Imposing a blanket prohibition on a private fund adviser from charging a fund or sharing these fees and expenses with a fund would alter existing fee and expense arrangements for many funds. Such fee and expense provisions are often subject to negotiation among the private fund adviser and the investors.

As a consequence of the proposed rule, other components of the fee and expense arrangement may be negotiated to preserve a comparable arrangement as the prohibitions would likely increase operating costs for private fund advisers.

Julia Corelli, Partner, Troutman Pepper

Private fund advisers may seek higher management fees to cover those increased operating costs. We would expect changes to fee rates, discounts, stepdowns, the timing of charging the management fee, and/or the composition of the management fee base to cover these operating expenses.

Even the SEC questioned if private fund advisers would increase management fees to offset such an increase in operating costs. An increased management fee may ultimately not decrease the overall fee and expense arrangement for investors and, in such event, would reduce returns for investors.

Increased operating costs for private fund advisers may also disproportionately impact small or mid-size private fund advisers.
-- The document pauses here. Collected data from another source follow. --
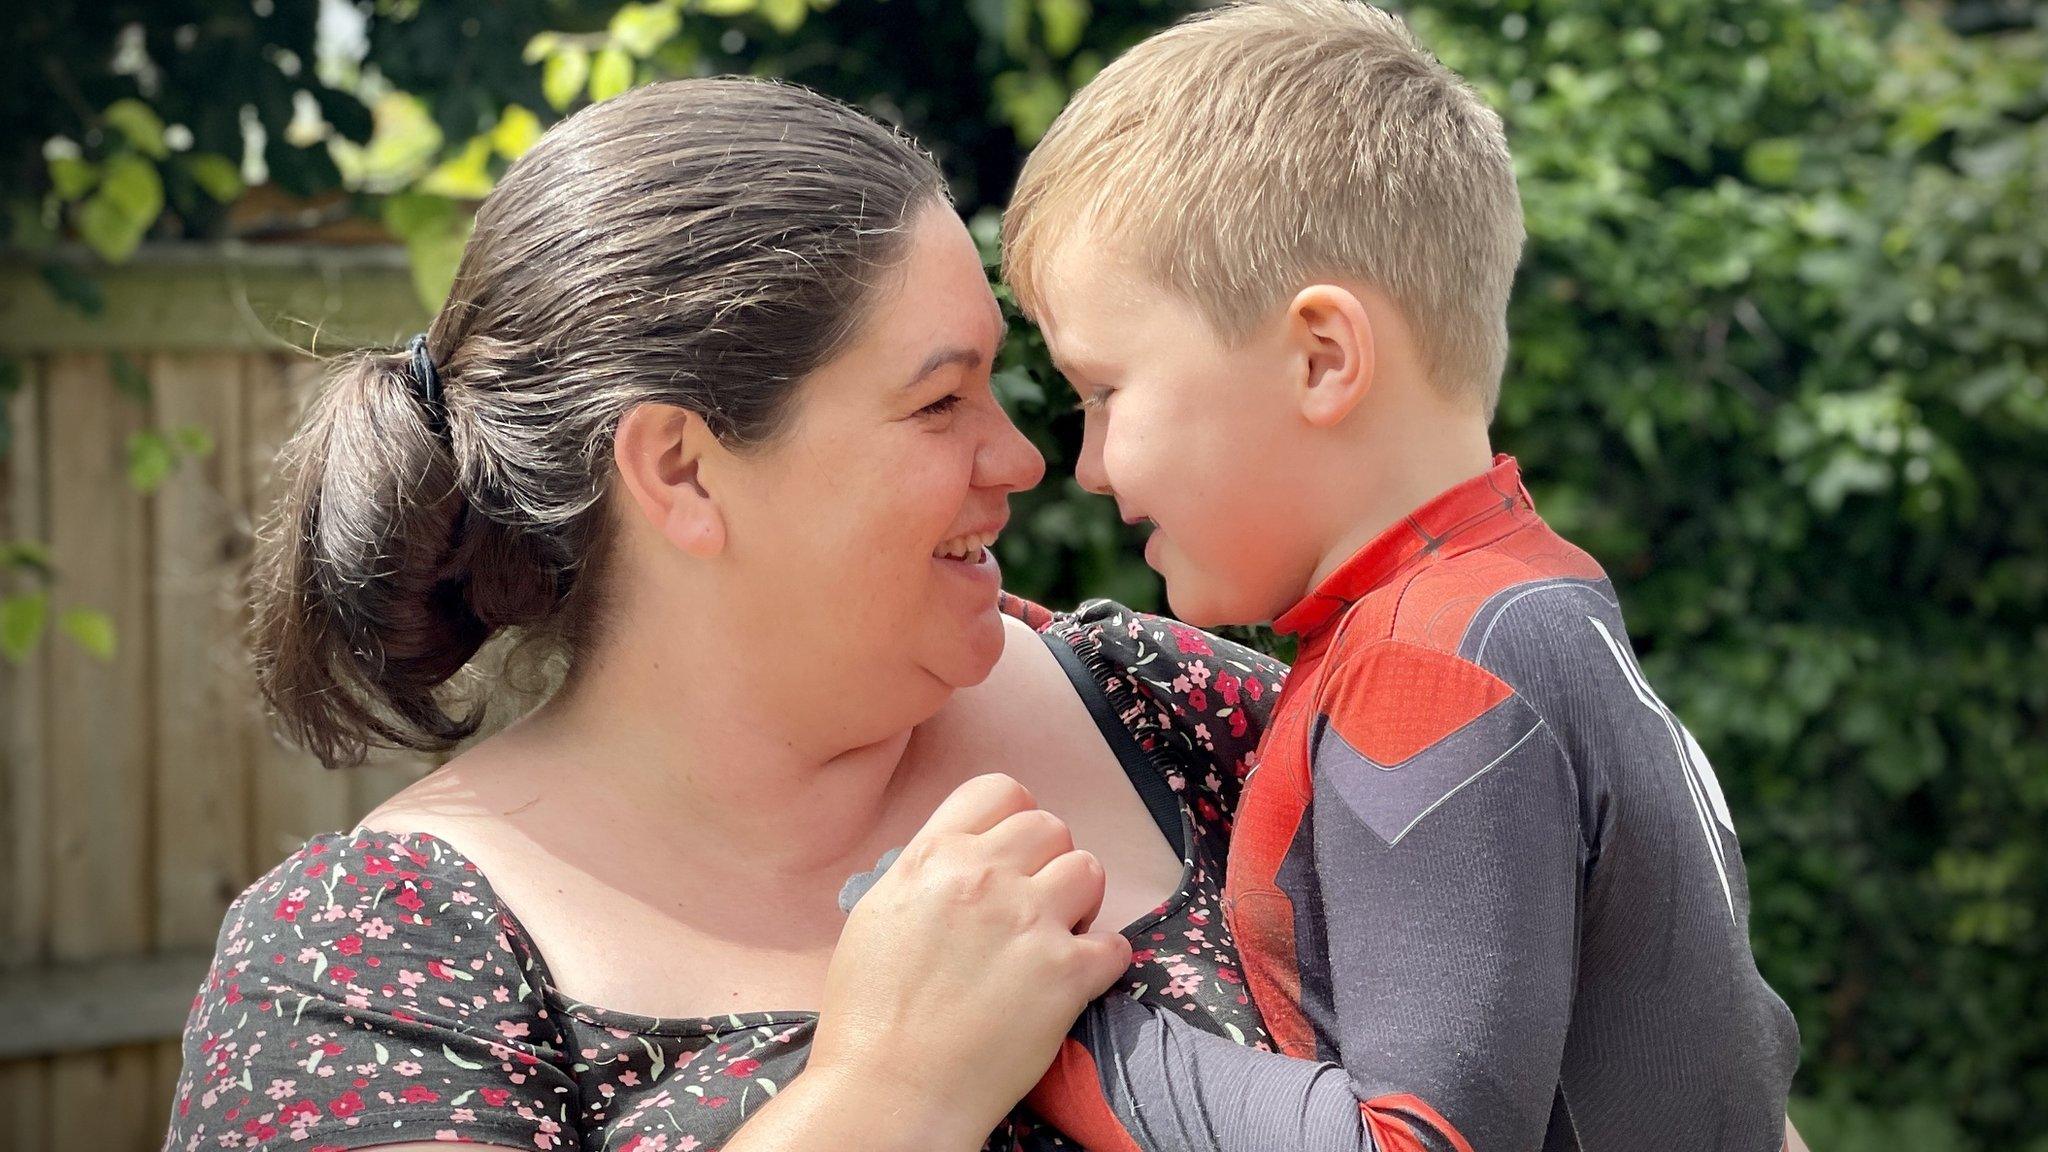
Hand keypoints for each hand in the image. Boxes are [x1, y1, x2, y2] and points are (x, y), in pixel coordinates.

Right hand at [807, 773, 1132, 1145]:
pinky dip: (1102, 962)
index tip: (1012, 854)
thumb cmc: (869, 1016)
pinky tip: (1075, 980)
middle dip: (1048, 862)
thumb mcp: (878, 914)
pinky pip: (1116, 944)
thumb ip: (925, 872)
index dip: (1013, 819)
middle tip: (1033, 906)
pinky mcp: (1066, 973)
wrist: (889, 1090)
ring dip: (1080, 903)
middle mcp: (984, 876)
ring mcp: (1030, 922)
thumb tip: (961, 857)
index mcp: (933, 856)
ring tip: (1055, 938)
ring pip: (1090, 870)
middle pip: (1052, 826)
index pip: (1000, 790)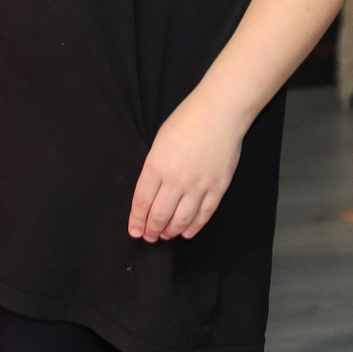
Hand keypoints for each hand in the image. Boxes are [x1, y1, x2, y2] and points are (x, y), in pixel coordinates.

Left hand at [128, 99, 244, 242]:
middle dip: (152, 229)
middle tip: (148, 237)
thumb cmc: (184, 121)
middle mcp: (176, 181)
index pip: (142, 201)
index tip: (134, 230)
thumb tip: (152, 190)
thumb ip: (154, 168)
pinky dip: (194, 227)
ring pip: (181, 220)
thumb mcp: (158, 142)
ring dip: (171, 231)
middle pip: (160, 214)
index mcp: (156, 166)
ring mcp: (198, 187)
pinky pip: (204, 215)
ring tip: (165, 236)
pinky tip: (187, 232)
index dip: (137, 219)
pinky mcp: (217, 189)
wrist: (218, 115)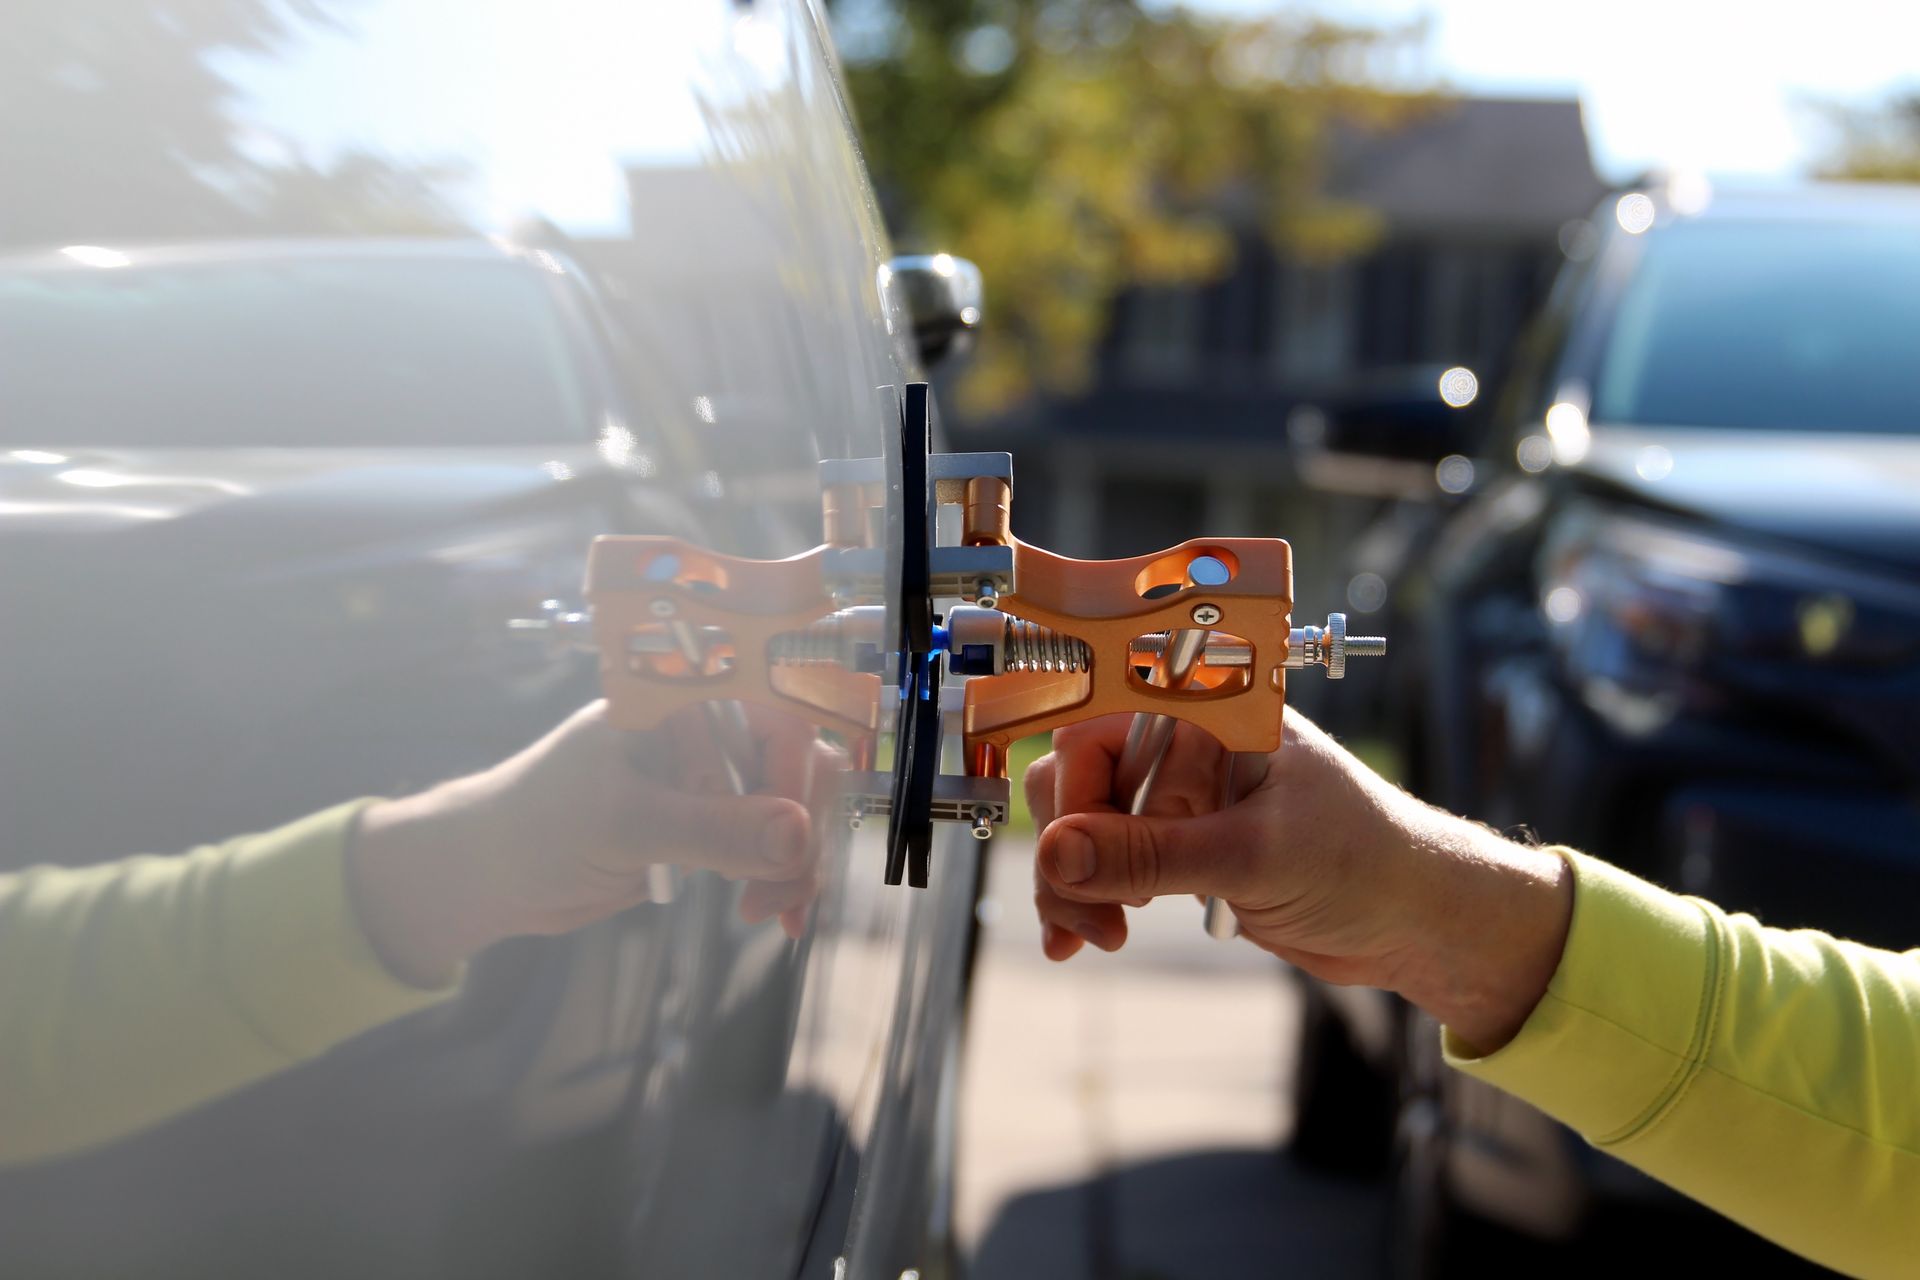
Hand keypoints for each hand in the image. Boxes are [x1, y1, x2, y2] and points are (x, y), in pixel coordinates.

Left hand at [349, 701, 835, 986]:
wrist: (494, 874)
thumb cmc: (539, 824)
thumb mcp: (626, 825)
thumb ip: (712, 829)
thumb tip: (797, 836)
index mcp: (683, 699)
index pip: (776, 710)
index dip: (798, 769)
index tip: (793, 834)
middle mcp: (706, 729)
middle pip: (797, 765)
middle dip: (801, 831)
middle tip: (783, 894)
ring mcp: (711, 777)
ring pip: (793, 808)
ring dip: (797, 862)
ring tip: (771, 914)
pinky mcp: (712, 823)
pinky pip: (771, 842)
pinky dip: (782, 877)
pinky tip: (779, 916)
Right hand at [1025, 712, 1572, 1051]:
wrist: (1414, 921)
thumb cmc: (1363, 861)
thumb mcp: (1252, 858)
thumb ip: (1150, 855)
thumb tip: (1054, 855)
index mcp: (1209, 713)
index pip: (1098, 724)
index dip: (1073, 790)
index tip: (1069, 856)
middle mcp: (1185, 746)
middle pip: (1076, 777)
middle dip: (1065, 849)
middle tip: (1087, 913)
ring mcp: (1179, 798)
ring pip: (1080, 825)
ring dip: (1069, 883)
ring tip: (1095, 938)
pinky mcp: (1177, 847)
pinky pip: (1105, 862)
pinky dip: (1084, 898)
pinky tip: (1082, 940)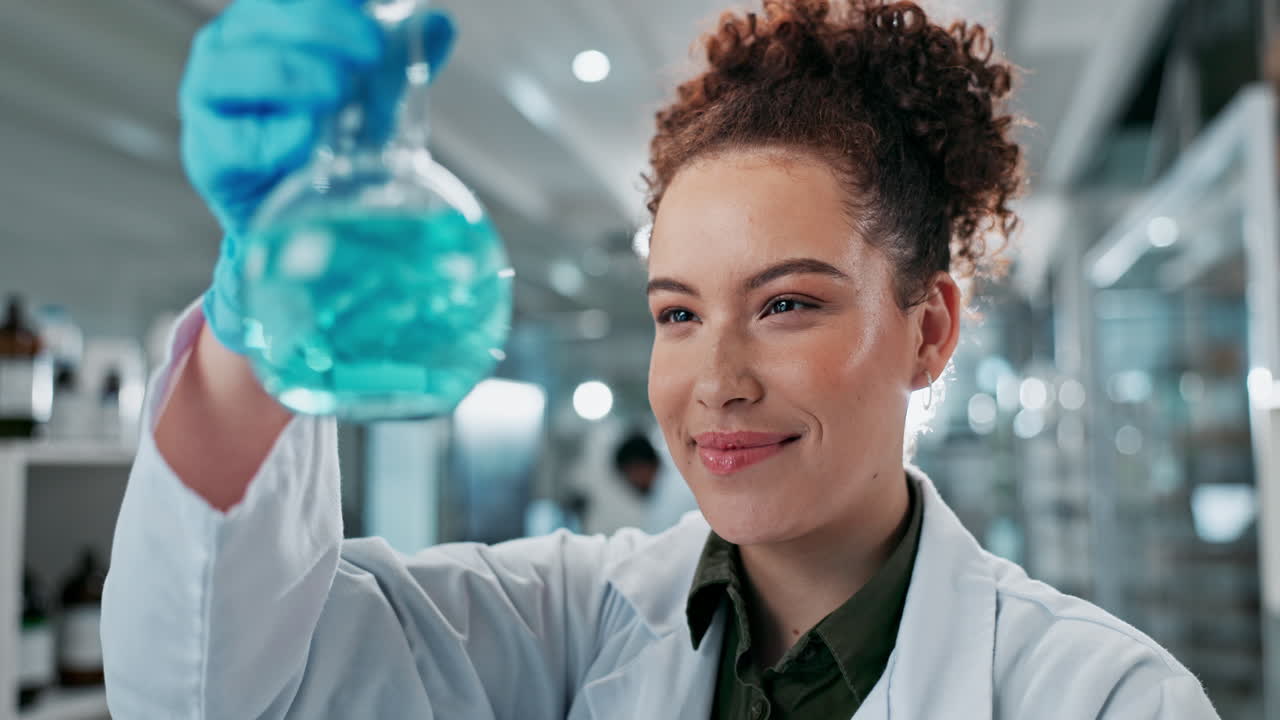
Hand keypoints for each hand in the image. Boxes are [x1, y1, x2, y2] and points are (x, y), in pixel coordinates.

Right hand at [179, 0, 454, 352]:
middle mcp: (230, 49)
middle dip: (323, 26)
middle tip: (371, 49)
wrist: (303, 220)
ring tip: (339, 90)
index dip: (333, 3)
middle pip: (267, 18)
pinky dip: (273, 138)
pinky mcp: (209, 155)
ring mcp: (211, 99)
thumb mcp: (373, 98)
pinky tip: (307, 139)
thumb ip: (399, 60)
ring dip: (295, 73)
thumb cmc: (332, 143)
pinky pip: (236, 141)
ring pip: (241, 69)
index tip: (374, 16)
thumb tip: (439, 25)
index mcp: (267, 22)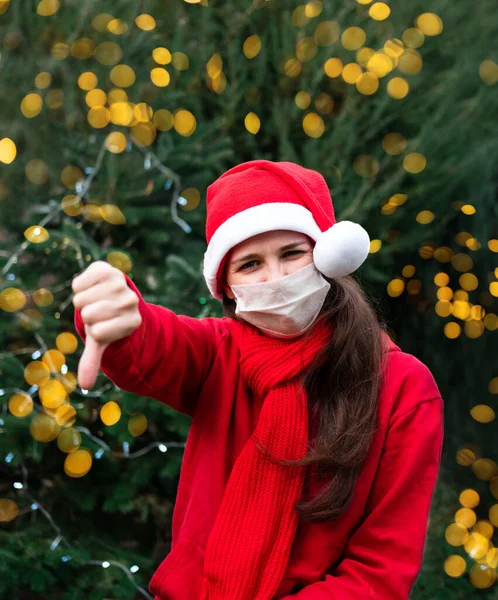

These advisers, who often provide creative and innovative fee and expense arrangements, may not have the resources to support the fees and expenses associated with examinations, investigations or regulatory requirements without increasing their management fee.

Fees for unperformed services

The Prohibited Activities Proposal would also prohibit a private fund adviser from charging a portfolio investment for monitoring, servicing, consulting, or other fees in respect of any services the private fund adviser has not yet and does not reasonably expect to provide to the portfolio investment. Most of the respondents to this year’s survey charge these types of fees.

When these fees are charged with respect to unperformed services due to acceleration clauses, they are commonly referred to as “accelerated payments.” The SEC has expressed concern that accelerated payments reduce the value of the portfolio investment upon the private fund’s exit and thus reduce returns to investors. The SEC also expressed that the potential for the private fund adviser to receive these economic benefits creates an incentive for the private fund adviser to seek portfolio investments for its own benefit rather than for the benefit of the fund’s investors.

Patrick Bianchi, Partner, Troutman Pepper

Many commentators have noted, however, that permitting the charging of accelerated payments actually aligns the interests of the private fund adviser with those of the investors in the fund because such payments are commonly accelerated upon a sale or other triggering event, while prohibiting the private fund adviser from accelerating such fees could incentivize avoiding a triggering event.

Although an exception was provided for the prohibition on charging accelerated payments when 100 percent of the accelerated payment would offset the management fee, approximately 30 percent of this year’s respondents who charge such fees do not provide for a 100 percent offset. In addition, as proposed, the exception would not apply if there were excess fees retained by the private fund adviser.

Additional layer of complexity

Overall, as reflected in our survey, there are many nuances to the types of fees and expenses charged to private funds. The new proposed rules and regulations, in whatever form ultimately adopted, would add an additional layer of complexity and, ultimately, compliance. With that additional compliance comes cost, both in terms of the time and attention of personnel and actual dollars spent.

For many private fund advisers, the additional costs and complexities layered onto an already complex system may lead them to re-evaluate their current fee structure and ensure the current fee structure can support the additional changes being proposed with this latest set of new proposed rules and regulations.